After the Court indicated that diversity was a compelling governmental interest, it addressed whether the law school’s program was narrowly tailored. The Court was of the opinion that narrow tailoring does not require officials to attempt every conceivable race-neutral policy before adopting affirmative action programs. Rejecting the race-neutral percentage plan arguments, the Court asserted that such plans would be difficult to implement at the graduate school level. The Court affirmed its rejection of percentage plans because such approaches do not permit university officials to conduct individualized assessments of applicants on various qualities valued by universities. The Court was thus convinced that the law school’s policy was narrowly tailored because its affirmative action program carefully ensured that several factors that may contribute to student body diversity were meaningfully considered.

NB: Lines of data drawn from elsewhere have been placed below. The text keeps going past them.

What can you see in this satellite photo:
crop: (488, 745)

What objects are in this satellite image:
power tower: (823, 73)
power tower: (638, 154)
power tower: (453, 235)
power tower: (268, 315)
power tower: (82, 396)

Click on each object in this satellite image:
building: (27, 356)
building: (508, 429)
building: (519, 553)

The University of Michigan Law School admissions policy did not set a quota. Instead, the Court acknowledged that university officials used individualized review in a flexible way to admit a critical mass of underrepresented students. The Court contrasted the law school’s process of reading each application to evaluate whether applicants would contribute to diversity with the undergraduate process that awarded points based on membership in a particular racial group. The Court was of the opinion that race may be used in the process as long as an admissions program remains flexible, like the law school’s, so that all applicants are evaluated regarding their unique contributions to diversity.

As a result of Grutter, race may be considered in university admissions programs. Grutter may also have implications for K–12 admissions programs and for employment decisions because it offers strong language in support of the consideration of race in other contexts. To illustrate, it is arguable that student body diversity may also be considered a compelling state interest at the K–12 level. In Parents Involved in Community Schools v. Seattle School District (2007), the Supreme Court struck down race-based admissions programs from Seattle and Louisville. The Court explained that the programs were unacceptable because school officials not only failed to demonstrate that the use of racial classifications in their student assignment plans was necessary to achieve their stated goal of racial diversity but also failed to consider alternative approaches adequately.

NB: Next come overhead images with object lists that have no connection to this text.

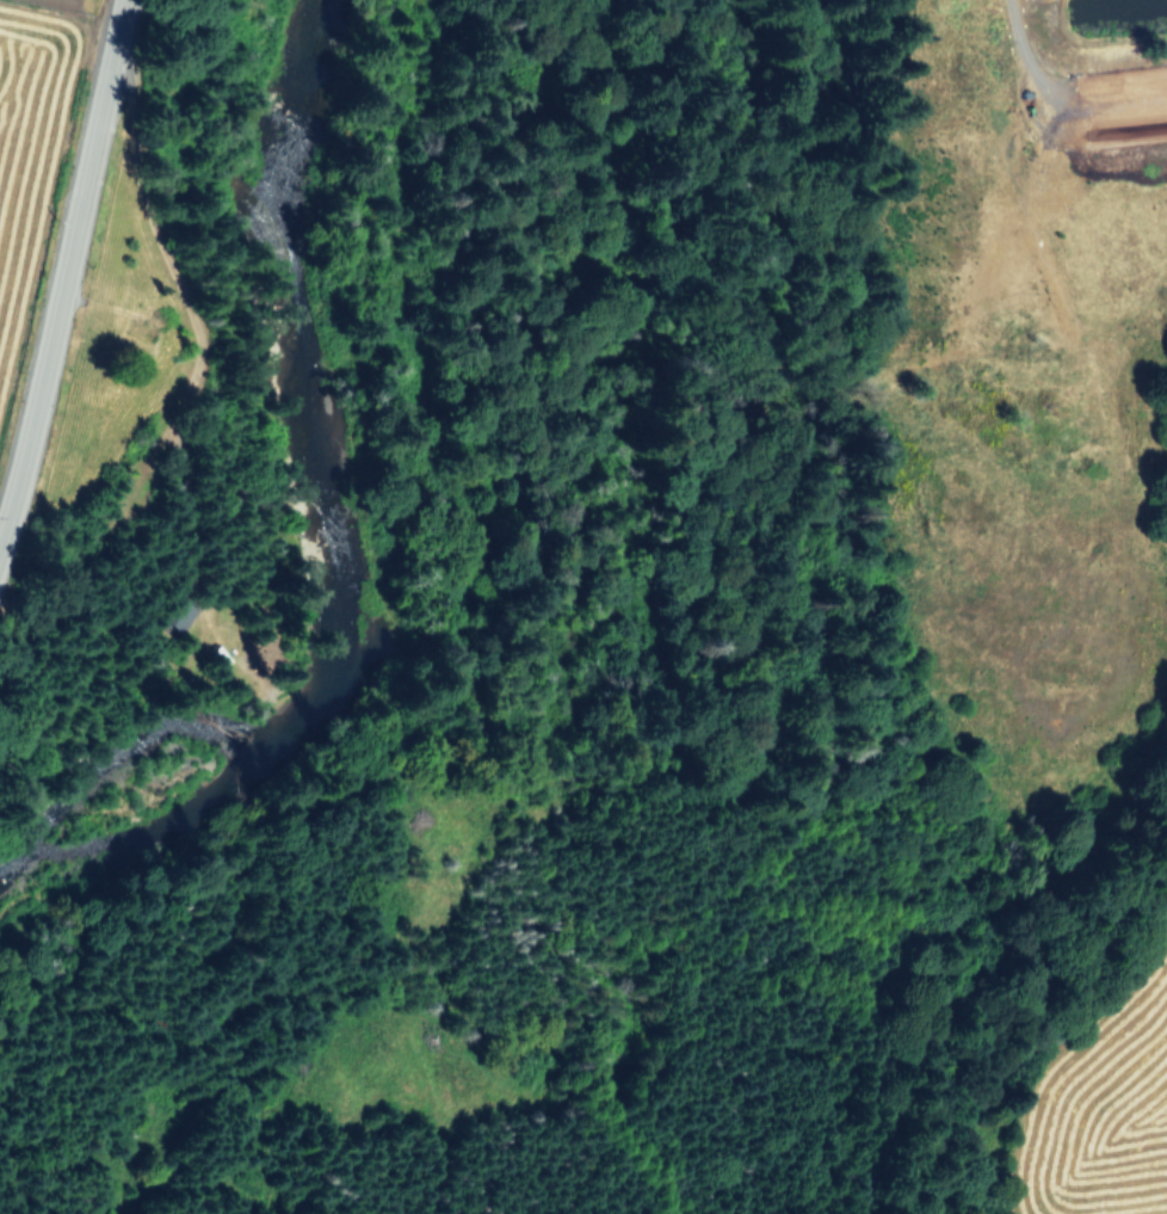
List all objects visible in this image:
road: (1057, 101)
crop: (68, 268)
road: (66, 276)
crop: (1009, 344)
crop: (1122, 1137)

As policy, race-conscious plans have been extremely controversial. Some observers believe that such plans equate to reverse discrimination: that by giving admissions preference to members of the minority group, universities are, in fact, discriminating against Caucasian males. Others argue that race-conscious plans are at their core meant to prevent new discrimination or to eliminate the negative effects of past or ongoing discrimination. The debate over race-conscious admissions will certainly continue for years to come.

Suzanne E. Eckes

See also affirmative action; DeFunis v. Odegaard; Equal Protection Analysis; Fourteenth Amendment; Gratz v. Bollinger; Parents Involved in Community Schools v. Seattle School District; Regents of the University of California v. Bakke

Further Readings

  • Eckes, S. (2004). Race-conscious admissions programs: Where do universities go from Grutter and Gratz? Journal of Law and Education, 33, 21–62.

Legal Citations

  • Gratz v. Bollinger, 529 U.S. 244 (2003).
  • Grutter v. Bollinger, 137 F. Supp.2d 821 (E.D. Mich. 2001); 288 F.3d 732 (6th Cir. 2002); 539 U.S. 306 (2003).
  • Parents Involved in Community Schools v. Seattle School District No. 1, 426 F.3d 1162 (9th Cir. 2005), cert. granted, 126 S. Ct. 2351 (2006), rev’d, 127 S. Ct. 2738 (2007).